Olhando apenas para o próprio umbigo, quero dizer, olhando apenas para a Cidade de São Paulo onde vivo, acho uma tremenda perda de tempo discutir se a gestão passada da Prefeitura fez muito ou pouca ciclovia, se a gestão presente deve continuar fazendo mais ou desfazendo as que foram feitas.
Sinceramente, apesar da frágil posição de ciclista em que por muitas vezes me coloco, não sinto falta de mais ciclovias ou ciclo-faixas. Não entendo que a existência delas me trará toda confiança necessária para exercer o direito de ir e vir, com segurança, mesmo sobre uma bicicleta.

Hoje, a coisa que mais me impressiona é a falta de educação. Não só do motorista para com o ciclista ou do ciclista para com o pedestre, mas a educação fundamental, ou melhor, a falta de educação de cada indivíduo com o próximo, com a sociedade, com as instituições, com o meio ambiente e até consigo próprio.

No transito, cotidianamente, presenciamos motoristas que dirigem falando ao celular, furam fila, estacionam em fila dupla ou em vagas preferenciais, que jogam lixo pelas janelas de seus carros novou ou velhos, nacionais ou importados, pois a falta de educação não descrimina ninguém, rico, pobre, negro, branco, amarelo, católico, vegetariano, corintianos, homo ou heterossexual, todos são iguais no exercício da  falta de educação.

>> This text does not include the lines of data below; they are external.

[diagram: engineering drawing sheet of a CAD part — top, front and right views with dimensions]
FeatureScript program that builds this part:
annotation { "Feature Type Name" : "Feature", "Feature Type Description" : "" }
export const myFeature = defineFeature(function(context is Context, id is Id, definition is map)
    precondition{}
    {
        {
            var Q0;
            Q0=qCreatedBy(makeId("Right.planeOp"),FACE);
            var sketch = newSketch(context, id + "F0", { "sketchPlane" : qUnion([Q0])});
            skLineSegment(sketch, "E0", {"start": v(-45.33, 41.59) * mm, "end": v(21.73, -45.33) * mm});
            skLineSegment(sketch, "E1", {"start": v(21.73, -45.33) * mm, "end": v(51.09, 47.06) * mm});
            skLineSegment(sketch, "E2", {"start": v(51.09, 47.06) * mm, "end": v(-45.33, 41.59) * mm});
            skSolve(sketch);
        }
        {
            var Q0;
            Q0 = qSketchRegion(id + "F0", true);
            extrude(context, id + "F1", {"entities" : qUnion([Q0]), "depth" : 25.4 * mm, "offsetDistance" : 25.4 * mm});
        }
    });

Portanto, mais que ciclovias ou ciclo-faixas, o que falta é educação. A solução que eu imagino ser a mais viável não ouvi de gestores ou com engenheiros de trafego, aprendi com a minha mãe: “respeitar e tratar os outros como gostaria de ser respeitado e tratado”. Se todos seguissem essa regra, com certeza muitos problemas deixariam de existir.

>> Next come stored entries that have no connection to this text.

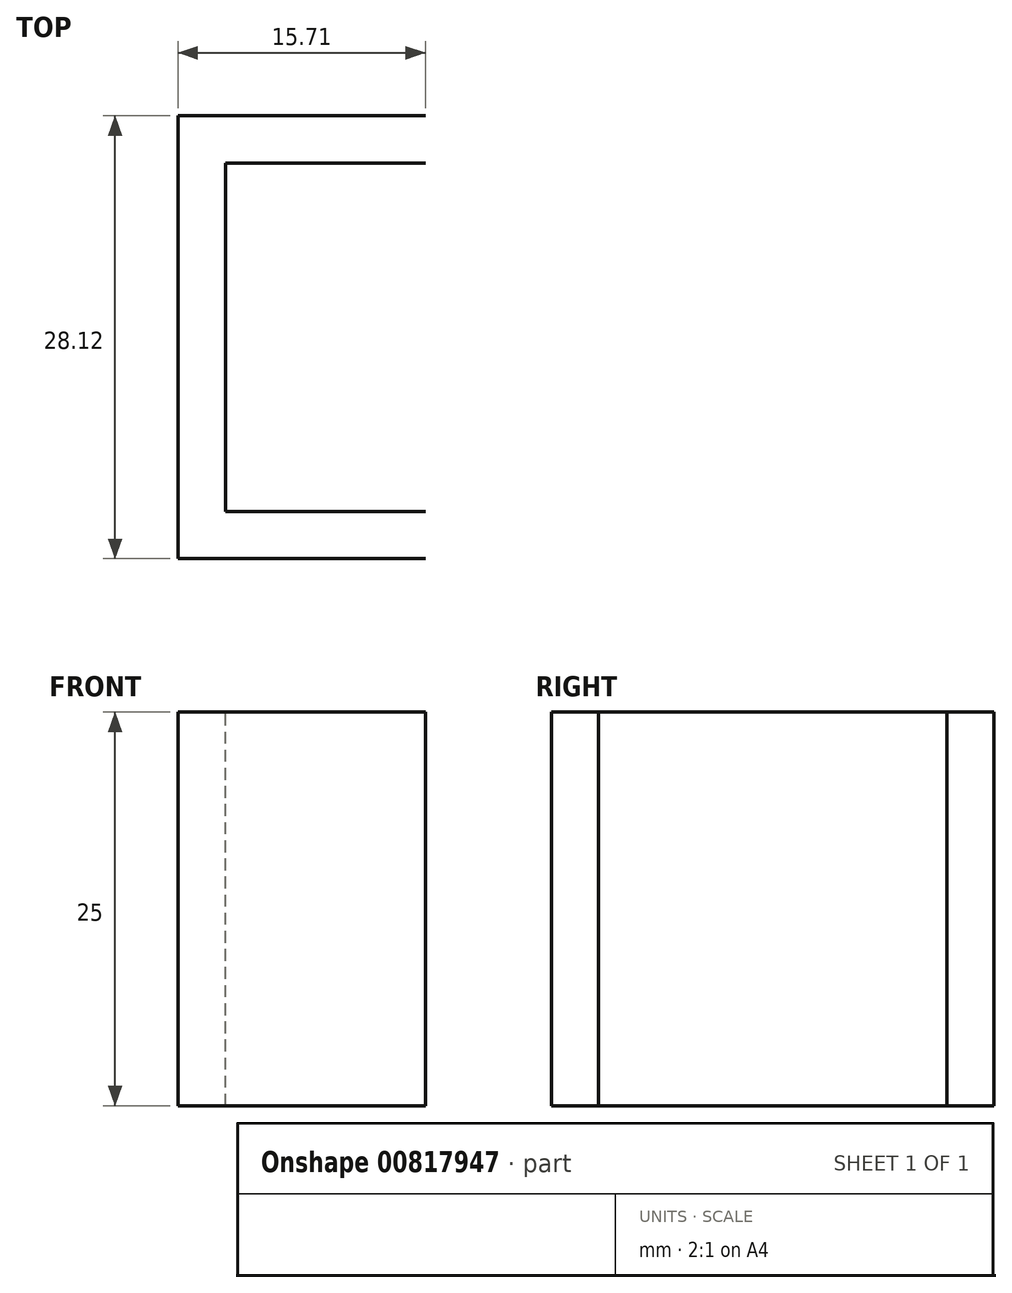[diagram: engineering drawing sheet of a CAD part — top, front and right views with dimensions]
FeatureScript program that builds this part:
annotation { "Feature Type Name" : "Feature", "Feature Type Description" : "" }
export const myFeature = defineFeature(function(context is Context, id is Id, definition is map)
    precondition{}
    {
        {
            var Q0;
            Q0=qCreatedBy(makeId("Top.planeOp"),FACE);
            var sketch = newSketch(context, id + "F0", { "sketchPlane" : qUnion([Q0])});
            skLineSegment(sketch, "E0.bottom", {"start": v(-53.44, 47.81) * mm, "end": v(-37.73, 47.81) * mm});
            skLineSegment(sketch, "E0.top", {"start": v(-53.44, 19.69) * mm, "end": v(-37.73, 19.69) * mm});
            skLineSegment(sketch, "E0.left", {"start": v(-53.44, 47.81) * mm, "end": v(-53.44, 19.69) * mm});
            skArc(sketch, "E1", {"start": v(-37.73, 19.69) * mm, "mid": v(-7.47, 33.75) * mm, "end": v(-37.73, 47.81) * mm});
            skArc(sketch, "E2.0", {"start": v(-35.8, 21.98) * mm, "mid": v(-10.47, 33.75) * mm, "end": v(-35.8, 45.52) * mm});
            skLineSegment(sketch, "E3.0", {"start": v(-50.44, 44.81) * mm, "end": v(-37.73, 44.81) * mm});
            skLineSegment(sketch, "E3.1", {"start": v(-50.44, 44.81) * mm, "end": v(-50.44, 22.69) * mm});
            skLineSegment(sketch, "E3.2", {"start": v(-50.44, 22.69) * mm, "end": v(-37.73, 22.69) * mm});
            skLineSegment(sketch, "E4", {"start": v(-37.73, 44.81) * mm, "end": v(-35.8, 45.52) * mm});
            skLineSegment(sketch, "E5", {"start": v(-35.8, 21.98) * mm, "end": v(-37.73, 22.69) * mm});
            skSolve(sketch);
        }
        {
            var Q0;
            Q0=sQuery(id+"F0.wireOp",EDGE,"E3.0");
            var Q1;
            Q1=sQuery(id+"F0.wireOp",EDGE,"E0.top");
            var Q2;
            Q2=sQuery(id+"F0.wireOp",EDGE,"E3.1");
            var Q3;
            Q3=sQuery(id+"F0.wireOp",EDGE,"E3.2");
            var Q4;
            Q4=sQuery(id+"F0.wireOp",EDGE,"E0.left");
            var Q5;
            Q5=sQuery(id+"F0.wireOp",EDGE,"E0.bottom");
            extrude(context, id + "F1", {"bodyType" : ToolBodyType.SURFACE, "surfaceEntities" : qUnion([Q0, Q1, Q2, Q3, Q4, Q5]), "depth" : 25 * mm, "offsetDistance" : 25 * mm});
        }
    });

Acredito na solução de Espaço Compartilhado. Onde todos os usuários das vias publicam, (motoristas, ciclistas, motociclistas e pedestres), “negociassem” o uso do espaço comum com respeito mutuo. Educação de comportamento uns com os outros, ao invés de seguirem espaços confinados ou regras pré-determinadas, na grande maioria das vezes por falsos especialistas que desconhecem os problemas. Bom pedal!